▶ SOURCE DOCUMENT:
———
After trying for two and a half years to educate Lowell on their legal and moral responsibilities I think that its a bit to debate semantics. However, I will indulge you with a reply, but only one. I will leave CAG readers to determine the wheat from the chaff.

 

The justice system is based on fairness and therefore is somewhat obligated to take account of statutory bodies guidelines on fairness. OFT stands for Office of Fair Trading and their guidelines set out which debts it is fair to recover. The Unfair Terms in Contract Regulations set out what is fair in a contract. Lowell cant pick and chose which bits they like and which they dont. In the particulars of their claim and in letters to Trading Standards and the CSA Lowell stated that they abide by the industry guidelines including the OFT Guidelines of fair debt collection, clearly they did not as the Judge in this case confirmed the account was clearly disputed at the point of sale.

 

What is your take then. Should a consumer not be entitled to cancell a contract under any circumstances? In this case 3G had changed my terms unilaterally and I did not agree to the changes. I gave them chance to resolve the issued, but they did not have the capability. I cancelled my contract in writing due to their breach and invited them to take me to court. 3G declined, so why should they be allowed to sell a disputed debt?

 

 

With regards to letters not being received I assume you are referring to section 7 of ?he Interpretation Act 1978. This roughly states that if a letter is sent by post with standard postage then unless there is evidence to the contrary then service is deemed to be effected. I would suggest that when the DCA can not settle on what date they sent an assignment letter and when they produce several different versions of that letter then that is suficient to show me that the letters were not genuine copies. In fact Lowell did not even hold the address they claimed to have sent the letters to at the time they claimed to have sent them. I checked with my local authority on the ellectoral information. Even copies of the assignment letters sent to the courts were amended to correct dicrepancies which I pointed out to Lowell casting doubt on the authenticilty of the letters.
———
▶ PROMPT A:
Set out the lines of the records, from their first line through the line containing "building: (292, 212)", inclusive, as a JSON list of strings with one string per line and blank lines omitted.
The forum post and the records are unrelated to each other.
———
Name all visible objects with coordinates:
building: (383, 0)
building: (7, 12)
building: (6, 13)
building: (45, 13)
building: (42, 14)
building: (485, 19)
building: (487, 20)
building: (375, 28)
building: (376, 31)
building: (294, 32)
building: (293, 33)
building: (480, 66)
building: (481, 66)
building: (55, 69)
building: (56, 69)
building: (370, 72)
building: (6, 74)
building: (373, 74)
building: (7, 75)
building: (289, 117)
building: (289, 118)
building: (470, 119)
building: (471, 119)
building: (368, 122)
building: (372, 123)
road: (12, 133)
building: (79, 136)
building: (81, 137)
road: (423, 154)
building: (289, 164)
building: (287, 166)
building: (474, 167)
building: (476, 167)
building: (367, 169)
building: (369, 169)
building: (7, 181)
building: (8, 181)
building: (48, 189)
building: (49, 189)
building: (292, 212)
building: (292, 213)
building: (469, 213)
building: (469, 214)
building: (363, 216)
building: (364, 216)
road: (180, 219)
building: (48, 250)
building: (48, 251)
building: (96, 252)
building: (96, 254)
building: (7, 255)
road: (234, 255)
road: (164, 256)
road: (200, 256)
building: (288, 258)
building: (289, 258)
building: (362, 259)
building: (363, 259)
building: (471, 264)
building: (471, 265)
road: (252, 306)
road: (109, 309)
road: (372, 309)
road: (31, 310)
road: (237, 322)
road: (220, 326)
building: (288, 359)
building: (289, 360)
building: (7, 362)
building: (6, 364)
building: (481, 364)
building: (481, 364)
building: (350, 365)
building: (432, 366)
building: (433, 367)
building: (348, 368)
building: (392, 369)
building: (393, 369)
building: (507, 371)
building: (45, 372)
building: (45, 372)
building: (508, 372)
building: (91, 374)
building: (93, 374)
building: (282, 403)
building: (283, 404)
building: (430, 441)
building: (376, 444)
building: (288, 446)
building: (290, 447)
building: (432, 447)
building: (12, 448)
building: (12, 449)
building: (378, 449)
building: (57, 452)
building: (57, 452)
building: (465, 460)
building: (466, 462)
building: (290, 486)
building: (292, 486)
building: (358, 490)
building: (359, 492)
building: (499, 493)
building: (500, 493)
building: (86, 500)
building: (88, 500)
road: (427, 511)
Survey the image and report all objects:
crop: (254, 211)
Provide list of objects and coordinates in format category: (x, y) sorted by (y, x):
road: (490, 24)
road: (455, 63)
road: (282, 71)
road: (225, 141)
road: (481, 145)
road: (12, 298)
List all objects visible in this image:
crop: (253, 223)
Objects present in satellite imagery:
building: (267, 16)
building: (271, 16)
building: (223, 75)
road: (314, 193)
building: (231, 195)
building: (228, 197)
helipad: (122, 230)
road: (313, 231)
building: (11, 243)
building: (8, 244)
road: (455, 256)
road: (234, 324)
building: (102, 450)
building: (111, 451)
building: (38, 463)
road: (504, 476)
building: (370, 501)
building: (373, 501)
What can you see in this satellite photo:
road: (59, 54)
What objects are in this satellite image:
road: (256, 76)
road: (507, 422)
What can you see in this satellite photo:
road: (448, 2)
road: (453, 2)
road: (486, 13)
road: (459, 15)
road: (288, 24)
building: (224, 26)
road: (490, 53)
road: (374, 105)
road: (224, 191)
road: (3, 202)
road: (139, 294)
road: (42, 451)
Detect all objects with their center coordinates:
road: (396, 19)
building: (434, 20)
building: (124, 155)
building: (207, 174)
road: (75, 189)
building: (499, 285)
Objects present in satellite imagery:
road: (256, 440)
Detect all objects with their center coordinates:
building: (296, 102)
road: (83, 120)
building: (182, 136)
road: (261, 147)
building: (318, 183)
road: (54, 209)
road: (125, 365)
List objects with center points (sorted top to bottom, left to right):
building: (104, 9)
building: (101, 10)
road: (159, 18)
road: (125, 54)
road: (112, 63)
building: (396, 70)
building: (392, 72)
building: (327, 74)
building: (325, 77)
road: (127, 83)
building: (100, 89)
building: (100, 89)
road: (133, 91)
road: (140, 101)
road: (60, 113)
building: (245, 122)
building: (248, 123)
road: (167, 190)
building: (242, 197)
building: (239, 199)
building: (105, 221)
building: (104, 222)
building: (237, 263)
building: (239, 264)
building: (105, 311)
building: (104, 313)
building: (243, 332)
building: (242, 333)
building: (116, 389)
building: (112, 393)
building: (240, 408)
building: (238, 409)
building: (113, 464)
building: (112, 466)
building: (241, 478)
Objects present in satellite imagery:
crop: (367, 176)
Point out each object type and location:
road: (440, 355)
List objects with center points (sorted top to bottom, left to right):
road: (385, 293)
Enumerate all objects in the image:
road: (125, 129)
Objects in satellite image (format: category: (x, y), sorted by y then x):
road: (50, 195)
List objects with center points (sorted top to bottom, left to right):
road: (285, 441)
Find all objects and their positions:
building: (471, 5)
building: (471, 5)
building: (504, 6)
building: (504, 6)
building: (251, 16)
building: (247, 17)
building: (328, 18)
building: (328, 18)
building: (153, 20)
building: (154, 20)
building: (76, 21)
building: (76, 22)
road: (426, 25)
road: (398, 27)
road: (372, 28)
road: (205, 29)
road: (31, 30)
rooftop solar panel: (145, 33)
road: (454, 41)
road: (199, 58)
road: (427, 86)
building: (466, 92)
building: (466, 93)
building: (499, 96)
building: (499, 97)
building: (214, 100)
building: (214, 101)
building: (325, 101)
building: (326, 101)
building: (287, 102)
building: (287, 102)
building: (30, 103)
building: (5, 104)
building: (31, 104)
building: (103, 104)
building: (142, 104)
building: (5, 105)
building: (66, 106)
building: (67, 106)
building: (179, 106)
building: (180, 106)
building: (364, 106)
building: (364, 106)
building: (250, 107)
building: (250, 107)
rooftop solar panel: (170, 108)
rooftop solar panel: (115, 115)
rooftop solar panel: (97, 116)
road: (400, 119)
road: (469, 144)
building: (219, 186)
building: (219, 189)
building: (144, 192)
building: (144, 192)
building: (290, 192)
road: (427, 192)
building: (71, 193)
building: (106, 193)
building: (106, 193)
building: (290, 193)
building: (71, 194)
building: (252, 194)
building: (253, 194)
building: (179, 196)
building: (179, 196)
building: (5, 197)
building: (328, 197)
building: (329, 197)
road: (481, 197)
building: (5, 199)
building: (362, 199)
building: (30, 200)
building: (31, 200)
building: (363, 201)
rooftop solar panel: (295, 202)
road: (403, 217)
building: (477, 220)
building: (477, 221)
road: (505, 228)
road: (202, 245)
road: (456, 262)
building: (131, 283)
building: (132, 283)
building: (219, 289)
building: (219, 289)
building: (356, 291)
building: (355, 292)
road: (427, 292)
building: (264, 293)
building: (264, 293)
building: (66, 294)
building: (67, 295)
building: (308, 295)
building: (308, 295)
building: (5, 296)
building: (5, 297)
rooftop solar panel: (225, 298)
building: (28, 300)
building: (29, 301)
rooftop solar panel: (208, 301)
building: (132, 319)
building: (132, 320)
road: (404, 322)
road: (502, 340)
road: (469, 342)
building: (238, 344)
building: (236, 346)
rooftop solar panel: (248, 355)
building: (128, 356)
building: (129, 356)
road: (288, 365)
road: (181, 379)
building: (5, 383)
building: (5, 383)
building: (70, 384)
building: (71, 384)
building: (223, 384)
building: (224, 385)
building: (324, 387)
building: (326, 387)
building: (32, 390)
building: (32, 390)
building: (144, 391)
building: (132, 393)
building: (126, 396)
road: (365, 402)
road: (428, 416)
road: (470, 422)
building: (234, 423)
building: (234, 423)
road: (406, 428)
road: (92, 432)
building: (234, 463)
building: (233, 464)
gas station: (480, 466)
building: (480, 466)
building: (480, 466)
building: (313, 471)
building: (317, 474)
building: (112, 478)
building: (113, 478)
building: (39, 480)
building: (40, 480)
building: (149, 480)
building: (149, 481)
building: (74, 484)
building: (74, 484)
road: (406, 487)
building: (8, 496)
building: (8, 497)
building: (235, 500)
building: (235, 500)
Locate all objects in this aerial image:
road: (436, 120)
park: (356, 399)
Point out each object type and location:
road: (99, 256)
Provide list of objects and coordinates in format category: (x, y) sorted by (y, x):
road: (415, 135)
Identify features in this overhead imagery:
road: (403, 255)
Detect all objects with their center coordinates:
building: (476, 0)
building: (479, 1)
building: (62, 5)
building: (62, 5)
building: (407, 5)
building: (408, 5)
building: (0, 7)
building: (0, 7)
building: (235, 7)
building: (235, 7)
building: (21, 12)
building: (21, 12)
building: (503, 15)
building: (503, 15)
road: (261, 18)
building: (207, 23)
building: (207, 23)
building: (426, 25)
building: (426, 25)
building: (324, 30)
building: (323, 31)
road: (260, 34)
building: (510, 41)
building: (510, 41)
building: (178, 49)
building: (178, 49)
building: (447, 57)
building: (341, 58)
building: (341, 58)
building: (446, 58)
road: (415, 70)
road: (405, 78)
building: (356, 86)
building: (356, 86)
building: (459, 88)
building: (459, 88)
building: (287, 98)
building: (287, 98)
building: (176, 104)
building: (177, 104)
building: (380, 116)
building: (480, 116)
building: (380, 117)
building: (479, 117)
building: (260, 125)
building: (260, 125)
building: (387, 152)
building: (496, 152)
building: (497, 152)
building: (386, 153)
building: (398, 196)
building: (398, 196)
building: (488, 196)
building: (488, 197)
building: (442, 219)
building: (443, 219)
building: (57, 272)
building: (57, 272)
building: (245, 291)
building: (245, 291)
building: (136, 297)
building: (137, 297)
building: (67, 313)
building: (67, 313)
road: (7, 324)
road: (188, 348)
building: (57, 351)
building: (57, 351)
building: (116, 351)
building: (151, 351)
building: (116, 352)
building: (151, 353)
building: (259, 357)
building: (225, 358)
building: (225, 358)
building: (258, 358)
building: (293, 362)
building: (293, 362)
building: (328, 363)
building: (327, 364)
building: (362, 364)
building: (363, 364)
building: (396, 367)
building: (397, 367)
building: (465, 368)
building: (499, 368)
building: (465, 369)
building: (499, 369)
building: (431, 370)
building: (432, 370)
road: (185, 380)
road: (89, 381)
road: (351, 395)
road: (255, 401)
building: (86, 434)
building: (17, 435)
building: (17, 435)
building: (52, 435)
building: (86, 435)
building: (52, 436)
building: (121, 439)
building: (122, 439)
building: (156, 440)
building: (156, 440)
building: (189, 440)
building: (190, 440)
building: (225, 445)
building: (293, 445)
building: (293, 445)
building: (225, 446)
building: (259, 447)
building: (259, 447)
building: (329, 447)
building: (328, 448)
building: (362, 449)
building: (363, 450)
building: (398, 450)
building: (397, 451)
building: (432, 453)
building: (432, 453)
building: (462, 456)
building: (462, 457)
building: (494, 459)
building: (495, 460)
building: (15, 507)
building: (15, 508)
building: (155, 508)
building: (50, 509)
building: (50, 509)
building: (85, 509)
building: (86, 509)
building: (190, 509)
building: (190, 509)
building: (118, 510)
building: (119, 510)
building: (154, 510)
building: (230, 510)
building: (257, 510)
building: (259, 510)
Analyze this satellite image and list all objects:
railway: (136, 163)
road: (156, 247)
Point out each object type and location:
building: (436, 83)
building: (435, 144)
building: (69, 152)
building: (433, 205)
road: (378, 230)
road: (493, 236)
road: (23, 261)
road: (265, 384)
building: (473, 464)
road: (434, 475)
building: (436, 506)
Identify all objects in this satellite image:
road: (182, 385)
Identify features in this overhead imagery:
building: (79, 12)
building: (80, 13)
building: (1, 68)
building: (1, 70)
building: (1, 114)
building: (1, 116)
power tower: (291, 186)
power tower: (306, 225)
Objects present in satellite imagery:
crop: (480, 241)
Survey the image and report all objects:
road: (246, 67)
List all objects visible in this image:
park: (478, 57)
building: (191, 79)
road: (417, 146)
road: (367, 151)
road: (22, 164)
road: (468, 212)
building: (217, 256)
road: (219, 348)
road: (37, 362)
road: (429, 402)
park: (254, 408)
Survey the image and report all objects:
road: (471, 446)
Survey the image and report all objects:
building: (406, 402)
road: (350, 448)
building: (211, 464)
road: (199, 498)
———
▶ PROMPT B:
Summarize the forum post in two sentences.

▶ WORKED SOLUTION A:
[
  "Name all visible objects with coordinates:",
  "building: (383, 0)",
  "building: (7, 12)",
  "building: (6, 13)",
  "building: (45, 13)",
  "building: (42, 14)",
  "building: (485, 19)",
  "building: (487, 20)",
  "building: (375, 28)",
  "building: (376, 31)",
  "building: (294, 32)",
  "building: (293, 33)",
  "building: (480, 66)",
  "building: (481, 66)",
  "building: (55, 69)",
  "building: (56, 69)",
  "building: (370, 72)",
  "building: (6, 74)",
  "building: (373, 74)",
  "building: (7, 75)",
  "building: (289, 117)",
  "building: (289, 118)",
  "building: (470, 119)",
  "building: (471, 119)",
  "building: (368, 122)",
  "building: (372, 123)",
  "road: (12, 133)",
  "building: (79, 136)",
  "building: (81, 137)",
  "road: (423, 154)",
  "building: (289, 164)",
  "building: (287, 166)",
  "building: (474, 167)",
  "building: (476, 167)",
  "building: (367, 169)",
  "building: (369, 169)",
  "building: (7, 181)",
  "building: (8, 181)",
  "building: (48, 189)",
  "building: (49, 189)",
  "building: (292, 212)"
]

▶ WORKED SOLUTION B:
The writer argues that Lowell failed to follow the OFT guidelines on fair debt collection it claimed to abide by, since the judge confirmed the account was disputed at the point of sale, and asks why 3G should be allowed to sell a disputed debt after changing the terms unilaterally and declining to go to court when the writer cancelled in writing. On letters not being received, the writer contends that Lowell's uncertainty over when it sent the assignment letter, its several versions and amended copies of that letter, and its not holding the claimed address at the time show the letters were not genuine.